Product management is a full-stack role
Graham Reed, Founder of the Product Mind, Head of Product Ops at Cobalt and Ambassador for Product Ops at Product Led Alliance adds: “Back in the day as product managers we were lucky to have a PMM, a designer, or product operations. We did it all ourselves. Today, in larger companies at least, the tasks of the PM have been spread out to allow for specialism and focus. BUT….it’s important to note that the same tasks are still being completed. The move here is NOT to say the traditional roles of a PM are no longer to be done, that they are not important – but that they have been reassigned and/or merged in Airbnb’s instance into one full-stack role – product marketing professionals.
It’s context compression
Sean Gabriel, Director at Red Badger, is of the same mind. ”Reports of Product’s death are greatly exaggerated! This feels like the latest case of context compression causing an uproar in the community. It’s clear Brian was describing an overall shift in discipline priorities specific to Airbnb: to give design the strong accountability for a delightful customer experience, while combining the strengths of (previously) inward-focused PMs with outward-focused PMMs to own the outcomes of the customer experience, changes meant to serve Airbnb’s unique organisational context, should be taken with a grain of salt before being copy-pasted into a new context.”
It’s cost-cutting and the Steve Jobs playbook
Itamar Gilad, ex-Google, now a product coach, was also happy to share his views with me following his recent post on LinkedIn: “Merging product management with product marketing management has more to do with cost-cutting and freeing space for UX designers to take a central role, than it is about evolving product management. Chesky is attempting to follow the playbook of Steve Jobs in Apple of the 2000s, where managers effectively played the role of product managers, working closely with engineers and designers, and (unlike good product managers) were making all the major product decisions. This centralist, hands-on model may work with very visionary leaders who are also very strong at product, like Steve Jobs. However, most companies are not led by such people, and it is therefore generally better to distribute decision-making and to create an intelligent org that is able to discover and deliver products that address real user and business needs without central command and control. Time will tell if this radical overhaul of product development will benefit Airbnb.
In conclusion
The debate about the product discipline is always healthy. It’s in the nature of a product manager to challenge the status quo and push for change when change is good. Ultimately though Airbnb is pushing back against some of the natural evolutions that many of these roles have already experienced.

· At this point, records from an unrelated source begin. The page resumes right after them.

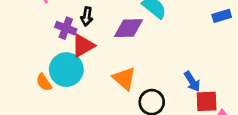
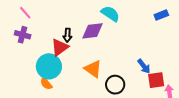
black arrow: (87, 17) -> (68, 35), moved
purple cross: (66, 28) -> (23, 35), moved
orange semicircle: (44, 82) -> (46, 83), moved

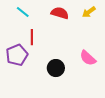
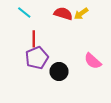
yellow arrow: (89, 12) -> (81, 14), moved
purple pentagon: (17, 55) -> (37, 58), moved

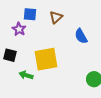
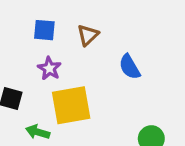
purple star: (19, 29) -> (49, 68), moved

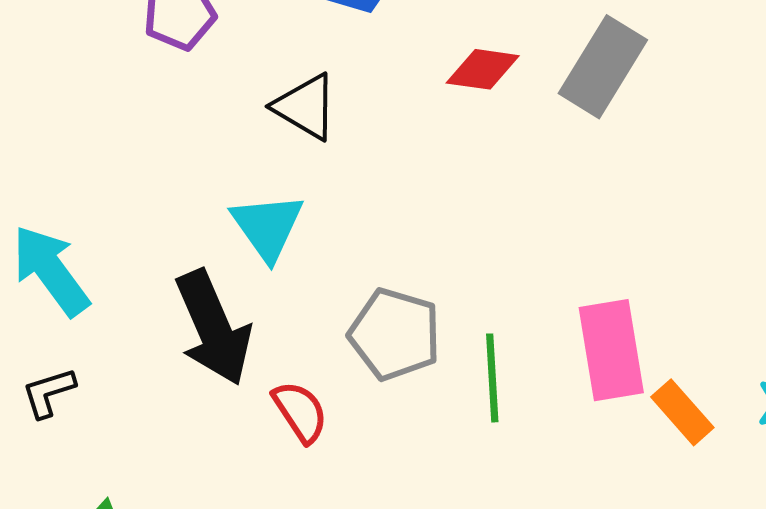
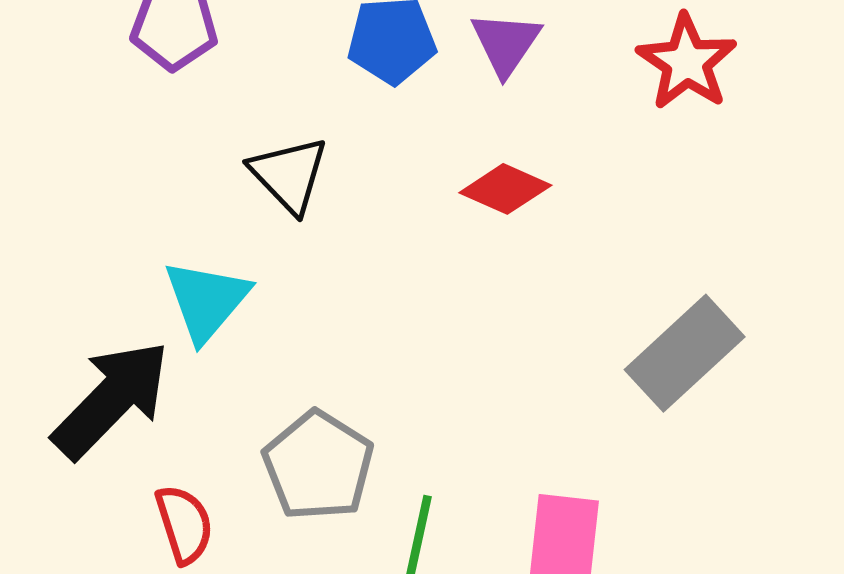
gray rectangle: (603, 67) -> (685, 353), moved
black arrow: (213, 328) -> (111, 399), turned -128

Running a company from a design-led roadmap instead of a product one is certainly interesting but let’s be blunt: when I look for a holiday destination the mission of “anyone being able to belong anywhere” as a design led incentive to delight me pales in comparison to the overall customer journey I take from searching for and booking through to the actual holiday experience (just take a look at the scores and reviews on Trustpilot, shown below to see how it’s going).
A final thought from Emily Tate: “The inevitable debate that arises when things like this come up is in part due to a response from people who aren’t deeply involved in the product community passing on misinformation like ‘Airbnb just got rid of product management’. So be prepared to continue this debate along with others, and eventually (hopefully) we can just get on with what many have both advocated for and implemented many times – a well-balanced team that includes data, engineering, design, AND product management.”